Music Monday News

Bach’s Fantasia Fugue Chorale | Music Mondays

Welcome to another Music Monday at Good Shepherd, and thank you for tuning in.

Today, we hear organ music by one of the greats: Johann Sebastian Bach (1685-1750).

Bach’s “Fantasia and Fugue in G minor” is often associated with his journey to Hamburg. Many believe Bach wrote this work as an audition piece for the organist position at St. Jacobi Church. Although he did not get the position, his musicianship certainly did impress his interview panel, including Dutch organist, Johann Adam Reinken.
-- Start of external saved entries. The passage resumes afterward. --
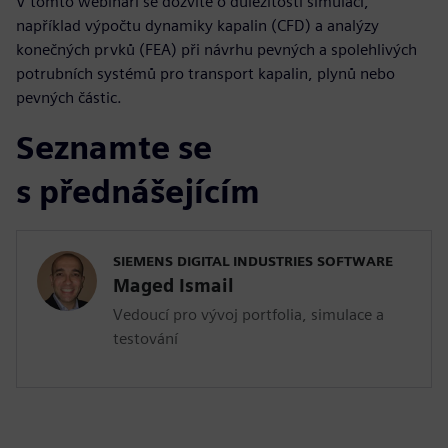
V tomto webináři se dozvíte o důležitosti simulací,
například výpočtu dynamiky kapalin (CFD) a analýzy
konečných prvků (FEA) při návrhu pevných a spolehlivých
potrubních systémů pro transport kapalin, plynů nebo
pevných částic.
Seznamte se
s přednášejícím
SIEMENS DIGITAL INDUSTRIES SOFTWARE
Maged Ismail
Vedoucí pro vývoj portfolia, simulace a
testování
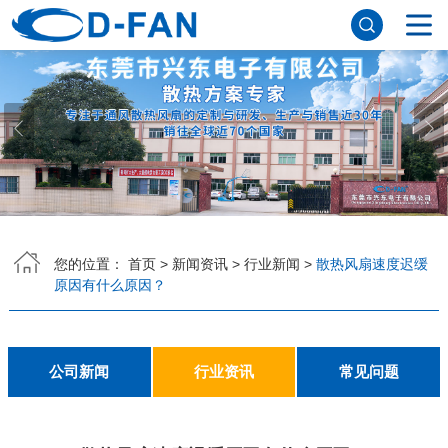
网站首页
关于香蕉APP下载安装污免费
公司简介
董事长寄语
发展历程
公司优势
企业文化
荣誉资质
企业风采
仪器设备
视频中心
产品中心
DC轴流风扇
DC鼓风机
AC轴流风扇
EC轴流风扇
横流风扇
支架风扇
应用案例
您的位置：
首页
>
新闻资讯
>
行业新闻
>
散热风扇速度迟缓
原因有什么原因？
工程案例
解决方案
新闻资讯
公司新闻
行业资讯
常见问题
公司新闻
行业资讯
常见问题
联系香蕉APP下载安装污免费
联系方式
客户留言
人才招聘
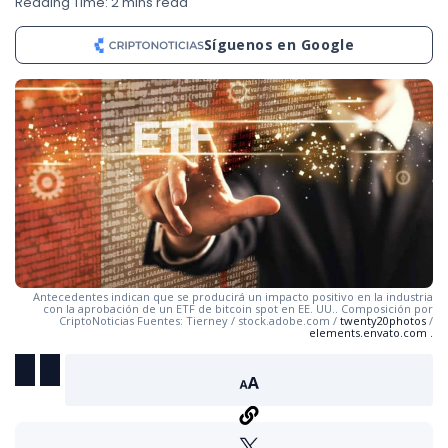
Reading Time: 2 mins read
Síguenos en Google
Antecedentes indican que se producirá un impacto positivo en la industria
con la aprobación de un ETF de bitcoin spot en EE. UU.. Composición por
CriptoNoticias Fuentes: Tierney / stock.adobe.com /
twenty20photos
/
elements.envato.com
.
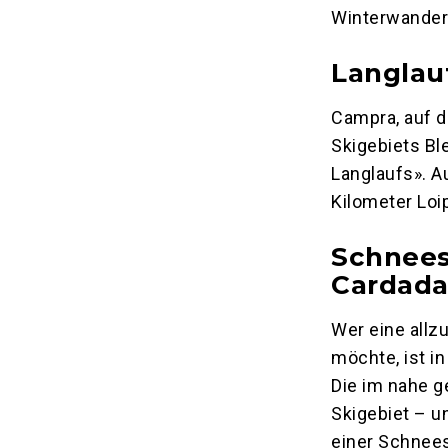
Winterwander
Langlau
Campra, auf d
Skigebiets Bl
Langlaufs». A
Kilometer Loi
Schnees
Cardad
Wer eine allz
möchte, ist i
Die im nahe g
Skigebiet – u
einer Schnee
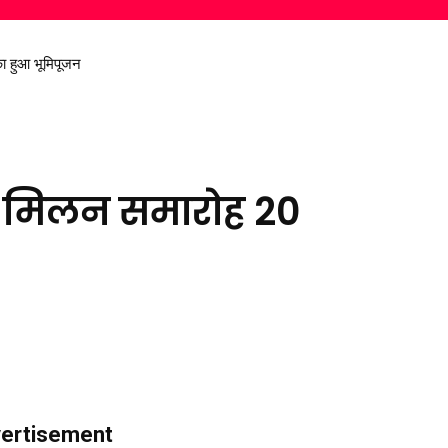
हुआ भूमिपूजन
निकालकर दिया स्वच्छ पर्यावरण का संदेश
 का मिलन समारोह 20
ertisement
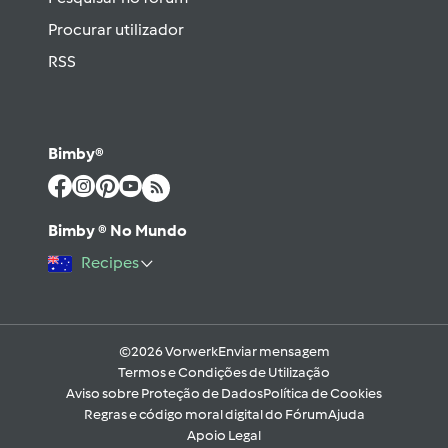
Procurar utilizador
RSS
Bimby®
Bimby ® No Mundo
Recipes
©2026 Vorwerk
Enviar mensagem
Termos e Condições de Utilização
Aviso sobre Proteção de Dados
Política de Cookies
Regras e código moral digital do Fórum
Ajuda
Apoio Legal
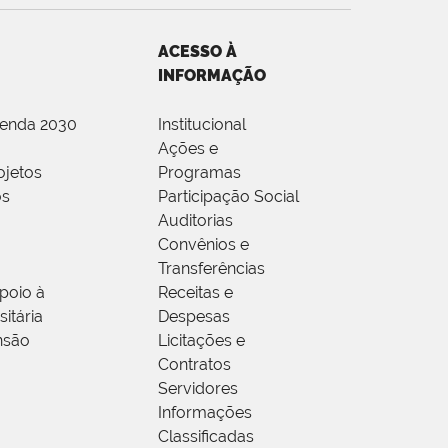
ACESSO À
INFORMAÇÃO
genda 2030
Institucional
Ações e
ojetos
Programas
os
Participação Social
Auditorias
Convênios e
Transferências
poio à
Receitas e
itária
Despesas
nsão
Licitações e
Contratos
Servidores
Informações
Classificadas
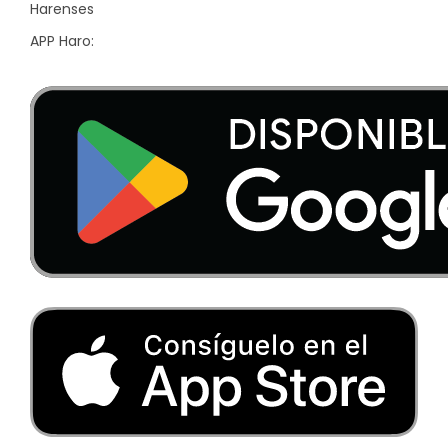
Harenses
APP Haro:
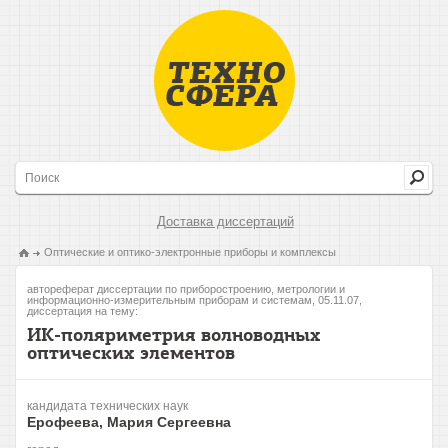
Доставка диссертаций
Оптические и оптико-электронные приборы и комплексы
автореферат диссертации по приборостроению, метрологии и
информационно-измерительным приборам и системам, 05.11.07,
диссертация на тему:
ИК-поляриметрия волноводных
оптических элементов
кандидата технических наук
Ерофеева, Мария Сергеевна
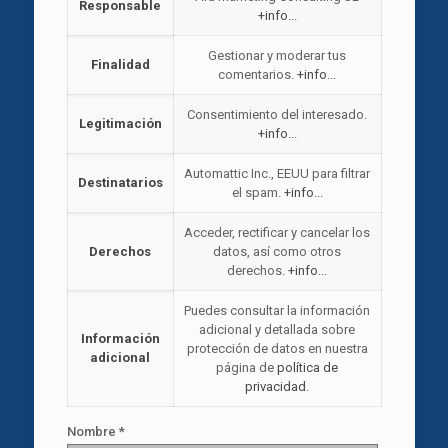
Responsable
+info...
Gestionar y moderar tus
Finalidad
comentarios.
+info...
Consentimiento del interesado.
Legitimación
+info...
Automattic Inc., EEUU para filtrar
Destinatarios
el spam.
+info...
Acceder, rectificar y cancelar los
Derechos
datos, así como otros
derechos.
+info...
Puedes consultar la información
adicional y detallada sobre
Información
protección de datos en nuestra
adicional
página de
política de
privacidad
.
Nombre
*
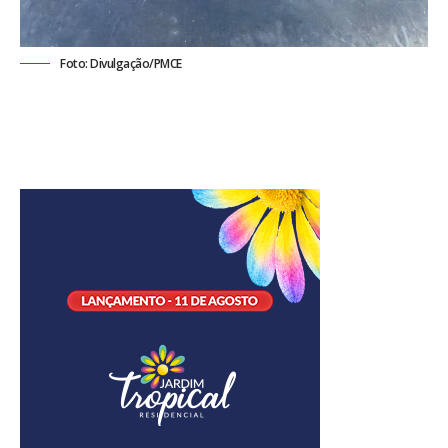
Foto: Divulgação/PMCE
The dark and dramatic Fantasia is composed in the popular North German style where the toccata (improvisatory-like) sections are contrasted with quiet fugal ones. The fugue is interestingly based on a lively dance-like Dutch folk tune, which some scholars believe Bach might have used in honor and/or to impress Reinken at the audition.

For most of his life, Bach worked as a dedicated Lutheran church musician and composed many chorale preludes based on familiar Lutheran hymns. One of his most beautiful chorales preludes is “Schmücke dich, o liebe Seele”, BWV 654. This hymn is an invitation to communion (Soul, adorn yourself with gladness, leave the gloomy haunts of sadness; ELW 488). Felix Mendelssohn is known to have said the following about this piece: “ ..if life had robbed me of all hope and faith, Bach’s chorale would restore them again.”